Task details: Set the records down again. Match every line exactly.

━━ The data

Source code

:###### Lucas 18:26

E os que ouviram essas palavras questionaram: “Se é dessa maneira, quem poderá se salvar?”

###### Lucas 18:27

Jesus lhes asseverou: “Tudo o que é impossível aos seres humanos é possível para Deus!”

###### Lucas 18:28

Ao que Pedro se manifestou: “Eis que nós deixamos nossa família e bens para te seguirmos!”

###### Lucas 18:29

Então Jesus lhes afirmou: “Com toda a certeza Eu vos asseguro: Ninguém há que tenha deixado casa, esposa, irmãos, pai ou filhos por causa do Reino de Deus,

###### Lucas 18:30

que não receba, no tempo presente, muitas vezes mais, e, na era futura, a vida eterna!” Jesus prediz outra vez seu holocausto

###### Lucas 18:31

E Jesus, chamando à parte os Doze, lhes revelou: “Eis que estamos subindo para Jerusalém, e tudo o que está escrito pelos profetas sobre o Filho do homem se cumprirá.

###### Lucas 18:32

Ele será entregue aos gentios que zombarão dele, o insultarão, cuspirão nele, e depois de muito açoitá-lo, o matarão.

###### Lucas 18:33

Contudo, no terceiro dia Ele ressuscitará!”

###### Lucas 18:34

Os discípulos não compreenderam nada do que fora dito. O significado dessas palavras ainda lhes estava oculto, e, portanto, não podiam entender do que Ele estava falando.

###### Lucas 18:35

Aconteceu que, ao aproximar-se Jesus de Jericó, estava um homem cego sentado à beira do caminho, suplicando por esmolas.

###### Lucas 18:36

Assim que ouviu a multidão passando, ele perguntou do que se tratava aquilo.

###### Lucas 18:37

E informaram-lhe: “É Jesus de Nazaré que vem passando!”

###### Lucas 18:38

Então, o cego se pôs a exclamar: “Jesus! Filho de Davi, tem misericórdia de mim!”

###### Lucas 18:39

━━━━

Exercise response:
Source code

:###### Lucas 18:26

E os que ouviram essas palavras questionaram: “Se é dessa maneira, quem poderá se salvar?”

###### Lucas 18:27

Jesus lhes asseverou: “Tudo o que é impossível aos seres humanos é possível para Deus!”

###### Lucas 18:28

Ao que Pedro se manifestou: “Eis que nós deixamos nossa família e bens para te seguirmos!”

###### Lucas 18:29

Então Jesus lhes afirmou: “Com toda a certeza Eu vos asseguro: Ninguém há que tenha deixado casa, esposa, irmãos, pai ou filhos por causa do Reino de Deus,

###### Lucas 18:30

que não receba, no tempo presente, muitas vezes mais, e, na era futura, a vida eterna!” Jesus prediz outra vez seu holocausto

###### Lucas 18:31

E Jesus, chamando à parte os Doze, lhes revelou: “Eis que estamos subindo para Jerusalém, e tudo o que está escrito pelos profetas sobre o Filho do homem se cumprirá.

###### Lucas 18:32

Ele será entregue aos gentios que zombarão dele, o insultarão, cuspirão nele, e depois de muito açoitá-lo, o matarão.

###### Lucas 18:33

Contudo, no terceiro dia Ele ressuscitará!”

###### Lucas 18:34

Os discípulos não compreenderam nada do que fora dito. O significado dessas palavras ainda lhes estava oculto, e, portanto, não podiam entender do que Ele estava falando.

###### Lucas 18:35

Aconteceu que, ao aproximar-se Jesus de Jericó, estava um homem cego sentado à beira do caminho, suplicando por esmolas.

###### Lucas 18:36

Assim que ouviu a multidão passando, ele perguntou do que se tratava aquilo.

###### Lucas 18:37

E informaram-lhe: “É Jesus de Nazaré que vem passando!”

###### Lucas 18:38

Então, o cego se pôs a exclamar: “Jesus! Filho de Davi, tem misericórdia de mim!”

###### Lucas 18:39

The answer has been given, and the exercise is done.